Directions for this task: Give the data back exactly. Leave out any images.

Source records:
........
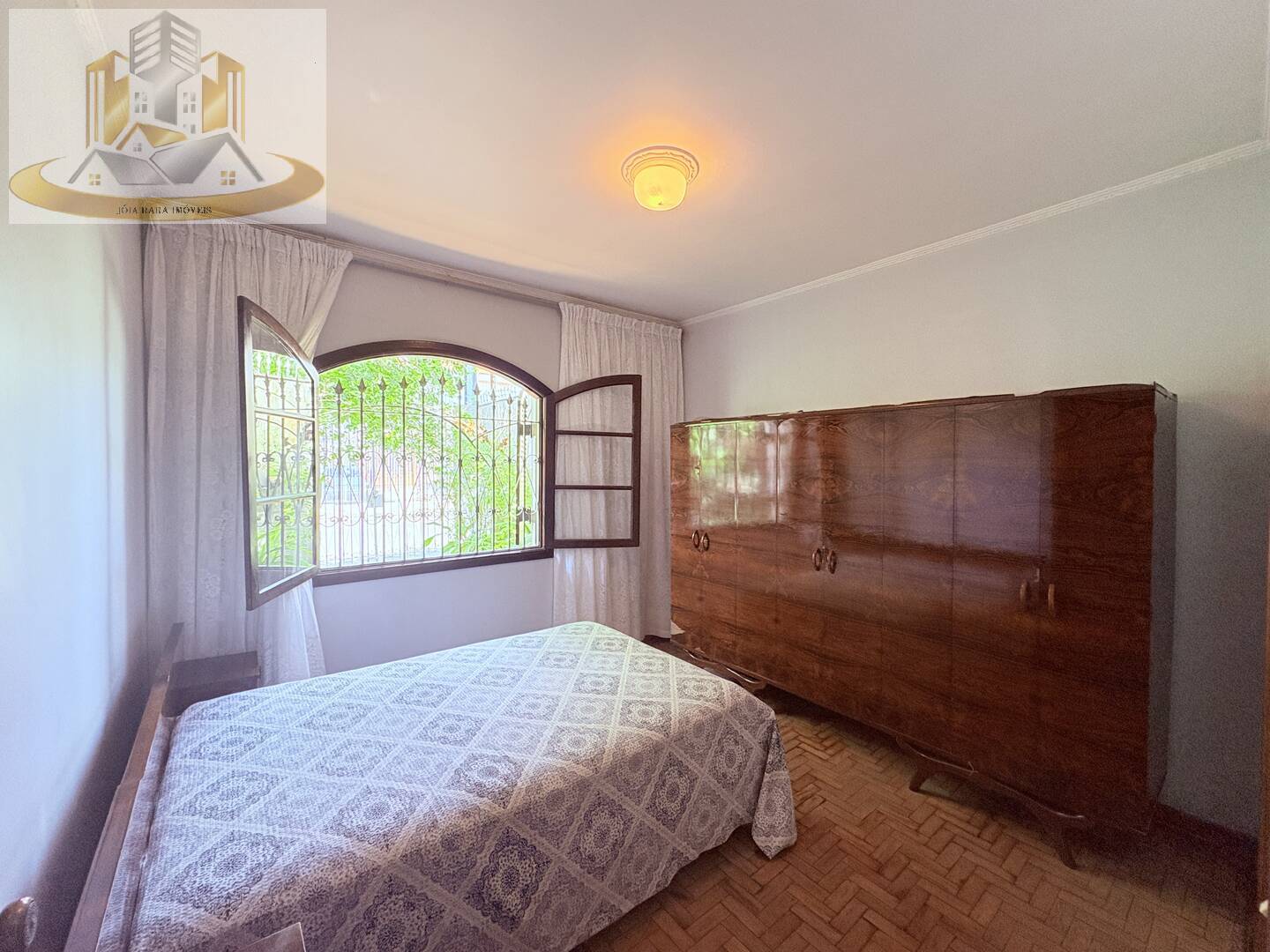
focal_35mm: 14
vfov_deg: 85.7
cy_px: 476
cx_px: 635
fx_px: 514
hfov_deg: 102.1
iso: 400
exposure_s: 1/120
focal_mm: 2.22
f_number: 2.2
........
Result of this task:
focal_35mm: 14
vfov_deg: 85.7
cy_px: 476
cx_px: 635
fx_px: 514
hfov_deg: 102.1
iso: 400
exposure_s: 1/120
focal_mm: 2.22
f_number: 2.2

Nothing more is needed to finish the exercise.